(Source data)

************

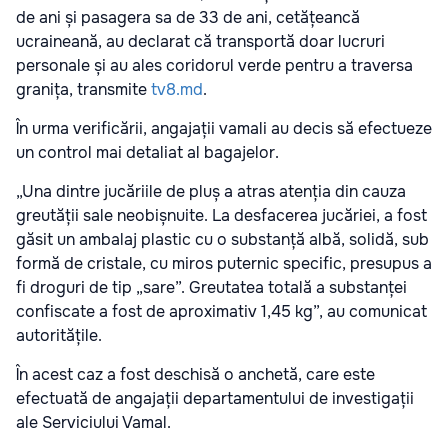
de ani și pasagera sa de 33 de ani, cetățeancă
ucraineană, au declarat că transportă doar lucruri
personale și au ales coridorul verde pentru a traversa
granița, transmite
tv8.md
.
În urma verificării, angajații vamali au decis să efectueze
un control mai detaliat al bagajelor.
„Una dintre jucăriile de pluș a atras atenția din cauza
greutății sale neobișnuite. La desfacerea jucăriei, a fost
găsit un ambalaj plastic cu o substanță albă, solidă, sub
formă de cristale, cu miros puternic specific, presupus a
fi droguri de tip „sare”. Greutatea totală a substanței
confiscate a fost de aproximativ 1,45 kg”, au comunicat
autoritățile.
În acest caz a fost deschisă o anchetă, care este
efectuată de angajații departamentului de investigații
ale Serviciului Vamal.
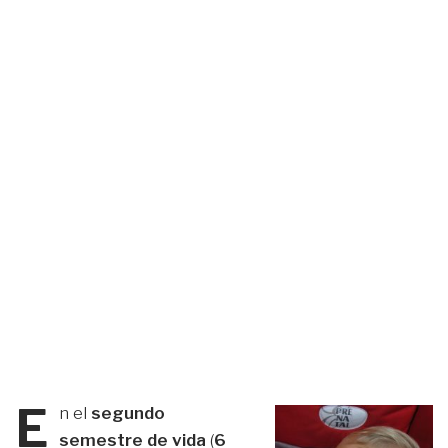
E
n el
segundo
semestre de vida
(
6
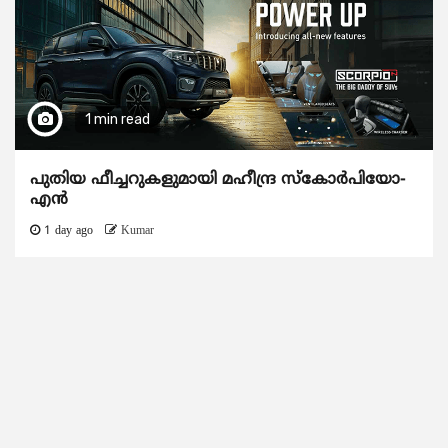
1 min read
പുതിയ ഫീച്ചറുകളുമായി മഹീന്ദ്ര സ്കോർപിയോ-
എൻ
1 day ago
Kumar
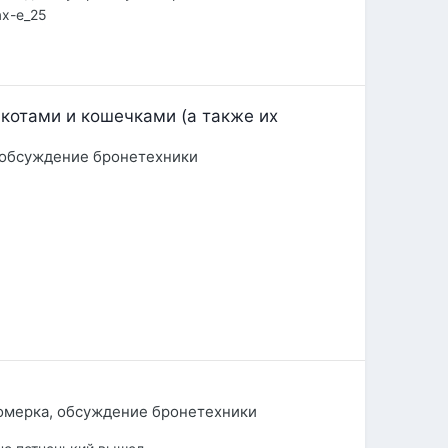
ax-e_25
 котами и кошечками (а также их
 обсуждение бронетехники
омерка, обсуждение бронетехники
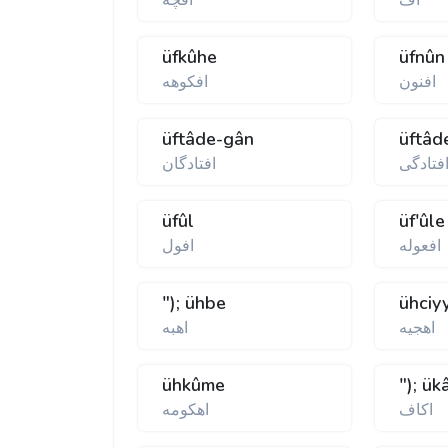
اف
افچه
üfkûhe
üfnûn
افنون
افکوهه
üftâde-gân
üftâd
فتادگی
افتادگان
üfûl
üf'ûle
افعوله
افول
"); ühbe
ühciy
اهجيه
اهبه
ühkûme
"); ük
اکاف
اهکومه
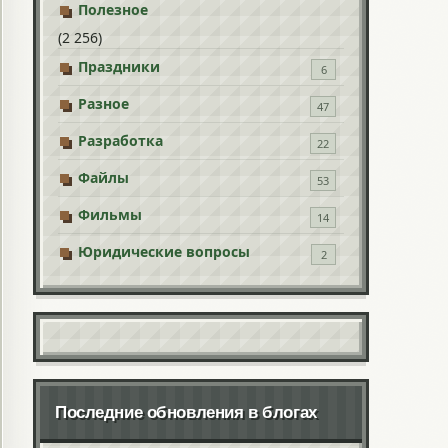
Полезное
(2 256)
Праздники
6
Разное
47
Разработка
22
Файлы
53
Фильмы
14
Юридические вопросы
2
Последние обновления в блогах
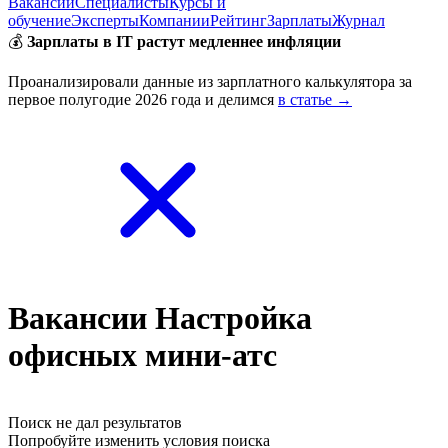
Вакансии
Специалисты
Курсы и
обучение
Эксперты
Компании
Рейтинг
Зарплаты
Журнал
💰
Зарплаты в IT растут медленнее инфляции
Проанализировали данные из зарплатного калькулятора за
первое полугодие 2026 года и делимся
в статье →
Вакансии Настройка
офисных мини-атс
Поиск не дал результатов
Попробуйте изменить условия поиска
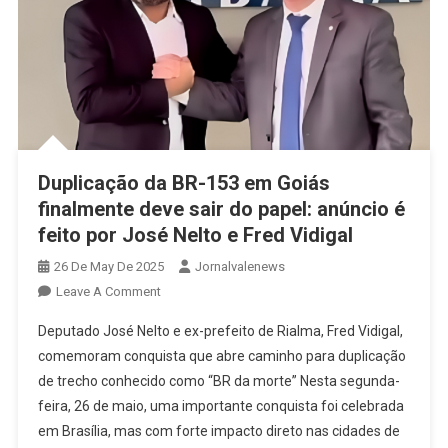
Duplicação da BR-153 em Goiás
finalmente deve sair do papel: anúncio é
feito por José Nelto e Fred Vidigal
26 De May De 2025
Jornalvalenews
On
Leave A Comment
Duplicação
Deputado José Nelto e ex-prefeito de Rialma, Fred Vidigal,
Da
comemoram conquista que abre caminho para duplicação
BR-
de trecho conhecido como “BR da morte” Nesta segunda-
153
feira, 26 de maio, uma importante conquista foi celebrada
Em
Goiás
em Brasília, mas com forte impacto direto nas cidades de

************

_What is being asked_:
Reproduce the text of every one of the entries above line for line, without any change, and leave the pictures out.

_Answer for the task_:
de ani și pasagera sa de 33 de ani, cetățeancă
ucraineană, au declarat că transportă doar lucruri
personale și au ales coridorul verde pentru a traversa
granița, transmite
tv8.md
.
În urma verificării, angajații vamali au decis să efectueze
un control mai detaliat al bagajelor.
„Una dintre jucăriile de pluș a atras atenția din cauza
greutății sale neobișnuite. La desfacerea jucăriei, a fost
găsit un ambalaj plastic cu o substanță albă, solidă, sub
formă de cristale, cu miros puternic specific, presupus a
fi droguri de tip „sare”. Greutatea totală a substanței
confiscate a fost de aproximativ 1,45 kg”, au comunicat
autoritățile.
În acest caz a fost deschisă o anchetă, care este
efectuată de angajații departamentului de investigații
ale Serviciului Vamal.
E
n el
segundo
semestre de vida
(
6
1 min read
പുതിയ ഫീച്ചറുകളുമായി മഹീന്ദ്ര സ്കോർപിയോ-
എൻ
1 day ago
Kumar
ax-e_25
 котами и кошечками (а также их
 обсуждение бронетехники
омерка, обсуждение бронетехники
اف
افچه
üfkûhe
üfnûn
افنون
افکوهه
üftâde-gân
üftâd
فتادگی
افتادگان
üfûl
üf'ûle
افعوله
افول
"); ühbe
ühciy
اهجيه
اهبه
ühkûme
"); ük
اکاف
اهکومه
Полезное
(2 256)
Праздники
6
Разное
47
Разработка
22
Файлы
53
Фильмы
14
Юридические вопросы
2
Последние обновления в блогах
Вакансии
Специалисты
Курсы и
обучение
Эксперты
Компании
Рейтинг
Зарплаты
Журнал
💰
Зарплаты в IT растут медленнее инфляции
Проанализировали данные из зарплатного калькулятора за
первое полугодие 2026 года и делимся
в статье →
Вакансии Настройка
офисных мини-атс
Поиск не дал результатов
Попробуйте изменить условия поиска
Duplicação da BR-153 em Goiás
finalmente deve sair do papel: anúncio é
feito por José Nelto e Fred Vidigal
26 De May De 2025
Jornalvalenews
On
Leave A Comment
Duplicação
Deputado José Nelto e ex-prefeito de Rialma, Fred Vidigal,
Da
comemoram conquista que abre caminho para duplicação
BR-
de trecho conhecido como “BR da morte” Nesta segunda-
153
feira, 26 de maio, uma importante conquista foi celebrada
Em
Goiás
em Brasília, mas com forte impacto direto nas cidades de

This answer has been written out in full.